Jakarta, HALOBANTEN.COM – Sebanyak 39 daerah tak mampu bayar gaji PPPK atau Pegawai Pemerintah dengan Perjanjian Kerja. Hal itu menjadi perhatian pemerintah pusat setelah Menteri Dalam Negeri (Mendagri) Muhammad Tito Karnavian mengungkap kondisi fiskal sejumlah pemerintah daerah yang mengalami tekanan akibat tingginya belanja pegawai. Untuk mengatasi persoalan tersebut, pemerintah mempertimbangkan penambahan Transfer ke Daerah (TKD) dari Anggaran Pendapatan dan Belanja Negara (APBN).
Pernyataan itu Tito sampaikan dalam Rapat Kerja Komisi II DPR RI, Senin (8/6/2026). Menurutnya, puluhan daerah tersebut menghadapi keterbatasan kemampuan anggaran karena porsi belanja pegawai telah melampaui 50 persen dari total APBD.

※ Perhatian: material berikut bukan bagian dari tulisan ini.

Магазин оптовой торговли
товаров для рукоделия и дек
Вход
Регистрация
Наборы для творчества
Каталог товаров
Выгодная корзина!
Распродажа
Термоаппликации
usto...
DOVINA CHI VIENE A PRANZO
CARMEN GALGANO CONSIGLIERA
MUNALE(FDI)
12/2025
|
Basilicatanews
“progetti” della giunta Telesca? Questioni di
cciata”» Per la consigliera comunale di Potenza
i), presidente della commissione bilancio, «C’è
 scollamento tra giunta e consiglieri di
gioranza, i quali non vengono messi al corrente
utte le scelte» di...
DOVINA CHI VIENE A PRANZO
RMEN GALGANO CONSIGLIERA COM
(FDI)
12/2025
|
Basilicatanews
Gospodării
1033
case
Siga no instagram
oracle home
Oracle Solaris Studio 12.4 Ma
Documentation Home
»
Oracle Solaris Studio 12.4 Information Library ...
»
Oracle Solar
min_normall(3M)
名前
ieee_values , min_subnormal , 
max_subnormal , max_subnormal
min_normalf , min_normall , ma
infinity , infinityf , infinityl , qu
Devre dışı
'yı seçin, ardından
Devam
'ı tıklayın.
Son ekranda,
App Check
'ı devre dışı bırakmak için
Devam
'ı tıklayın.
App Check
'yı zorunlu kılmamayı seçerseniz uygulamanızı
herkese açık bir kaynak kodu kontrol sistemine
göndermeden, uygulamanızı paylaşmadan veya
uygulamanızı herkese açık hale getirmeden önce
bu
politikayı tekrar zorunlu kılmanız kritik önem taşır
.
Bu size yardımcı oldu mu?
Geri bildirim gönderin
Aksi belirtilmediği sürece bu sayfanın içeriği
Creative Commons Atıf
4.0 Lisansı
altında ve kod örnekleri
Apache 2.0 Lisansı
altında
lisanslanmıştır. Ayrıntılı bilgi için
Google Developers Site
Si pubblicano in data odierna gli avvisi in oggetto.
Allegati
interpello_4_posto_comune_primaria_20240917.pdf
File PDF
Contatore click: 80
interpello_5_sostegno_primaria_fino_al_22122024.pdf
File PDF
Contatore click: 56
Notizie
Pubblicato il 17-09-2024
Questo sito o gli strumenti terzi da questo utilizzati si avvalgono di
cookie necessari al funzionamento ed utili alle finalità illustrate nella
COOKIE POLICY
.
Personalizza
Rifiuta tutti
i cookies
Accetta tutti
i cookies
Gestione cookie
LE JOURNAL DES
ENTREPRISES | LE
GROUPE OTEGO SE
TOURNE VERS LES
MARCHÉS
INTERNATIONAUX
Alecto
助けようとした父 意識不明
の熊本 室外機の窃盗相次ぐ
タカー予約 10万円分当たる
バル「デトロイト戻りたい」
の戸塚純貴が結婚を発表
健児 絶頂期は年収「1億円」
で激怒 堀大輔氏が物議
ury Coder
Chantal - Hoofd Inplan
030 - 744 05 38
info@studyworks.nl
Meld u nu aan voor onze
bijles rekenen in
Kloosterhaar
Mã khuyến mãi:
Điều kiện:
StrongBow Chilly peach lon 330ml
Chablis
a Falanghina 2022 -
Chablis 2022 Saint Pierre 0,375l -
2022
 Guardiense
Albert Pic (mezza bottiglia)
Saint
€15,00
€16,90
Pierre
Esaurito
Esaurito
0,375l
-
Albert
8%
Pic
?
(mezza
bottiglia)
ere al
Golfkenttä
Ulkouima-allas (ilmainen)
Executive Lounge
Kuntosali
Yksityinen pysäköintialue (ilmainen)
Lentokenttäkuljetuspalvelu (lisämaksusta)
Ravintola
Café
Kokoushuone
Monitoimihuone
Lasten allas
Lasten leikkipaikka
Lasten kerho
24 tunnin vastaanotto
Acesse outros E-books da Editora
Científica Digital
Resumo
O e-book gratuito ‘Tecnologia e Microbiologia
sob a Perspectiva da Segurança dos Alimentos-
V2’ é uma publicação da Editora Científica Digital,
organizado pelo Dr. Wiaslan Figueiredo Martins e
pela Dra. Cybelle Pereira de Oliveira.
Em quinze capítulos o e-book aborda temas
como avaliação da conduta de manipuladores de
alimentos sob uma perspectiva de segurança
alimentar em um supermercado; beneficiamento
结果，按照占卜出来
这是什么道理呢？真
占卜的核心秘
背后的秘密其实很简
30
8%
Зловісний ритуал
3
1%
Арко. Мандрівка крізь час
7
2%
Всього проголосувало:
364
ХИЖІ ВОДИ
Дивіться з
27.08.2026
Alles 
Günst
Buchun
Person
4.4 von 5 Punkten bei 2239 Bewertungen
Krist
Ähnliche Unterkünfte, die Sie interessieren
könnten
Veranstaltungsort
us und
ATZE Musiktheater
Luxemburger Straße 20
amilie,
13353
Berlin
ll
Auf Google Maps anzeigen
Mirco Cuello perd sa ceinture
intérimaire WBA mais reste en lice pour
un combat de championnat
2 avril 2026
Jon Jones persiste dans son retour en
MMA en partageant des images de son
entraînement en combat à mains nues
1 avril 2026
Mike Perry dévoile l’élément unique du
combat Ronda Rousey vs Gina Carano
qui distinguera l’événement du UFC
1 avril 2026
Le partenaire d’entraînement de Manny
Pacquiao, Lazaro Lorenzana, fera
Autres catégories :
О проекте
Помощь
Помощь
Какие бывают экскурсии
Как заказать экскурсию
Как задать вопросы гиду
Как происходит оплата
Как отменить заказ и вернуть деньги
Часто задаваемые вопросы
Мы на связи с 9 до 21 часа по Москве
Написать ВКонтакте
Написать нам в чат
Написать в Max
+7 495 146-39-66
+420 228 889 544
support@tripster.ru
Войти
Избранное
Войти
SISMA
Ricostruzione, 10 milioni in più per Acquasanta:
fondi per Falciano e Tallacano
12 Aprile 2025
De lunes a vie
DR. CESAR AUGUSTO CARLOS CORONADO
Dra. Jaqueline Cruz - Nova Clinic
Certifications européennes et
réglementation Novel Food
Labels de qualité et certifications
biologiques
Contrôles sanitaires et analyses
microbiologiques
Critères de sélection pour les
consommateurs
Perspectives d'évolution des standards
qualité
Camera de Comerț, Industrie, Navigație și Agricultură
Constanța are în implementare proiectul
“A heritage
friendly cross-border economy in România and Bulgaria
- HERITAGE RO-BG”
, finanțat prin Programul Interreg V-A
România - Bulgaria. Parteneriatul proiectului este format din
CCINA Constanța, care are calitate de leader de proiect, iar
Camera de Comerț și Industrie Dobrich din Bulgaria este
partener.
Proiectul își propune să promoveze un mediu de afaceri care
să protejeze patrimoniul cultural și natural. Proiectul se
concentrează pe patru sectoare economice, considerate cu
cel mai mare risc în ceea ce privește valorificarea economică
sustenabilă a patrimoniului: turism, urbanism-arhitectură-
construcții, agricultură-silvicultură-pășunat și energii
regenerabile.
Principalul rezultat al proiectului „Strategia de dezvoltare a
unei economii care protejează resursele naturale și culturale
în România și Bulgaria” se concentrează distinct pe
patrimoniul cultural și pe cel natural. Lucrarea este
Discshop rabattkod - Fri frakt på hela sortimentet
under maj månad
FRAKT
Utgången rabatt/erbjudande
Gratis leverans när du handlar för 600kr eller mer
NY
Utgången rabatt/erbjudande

“Kalau tidak salah ada 39 daerah yang perlu kita pikirkan. Jika hanya mengandalkan Pendapatan Asli Daerah (PAD), tentu akan berat. Karena itu, salah satu opsi yakni penambahan melalui Transfer ke Daerah,” kata Tito.
Belanja Pegawai Lebihi 50 Persen APBD
Tito menjelaskan beberapa daerah yang memerlukan perhatian khusus antara lain Provinsi Sulawesi Tengah dengan porsi belanja pegawai mencapai 56,65 persen dari APBD. Selain itu, Kabupaten Donggala mencatat angka 53,1 persen, sedangkan Kabupaten Sigi mencapai sekitar 60 persen.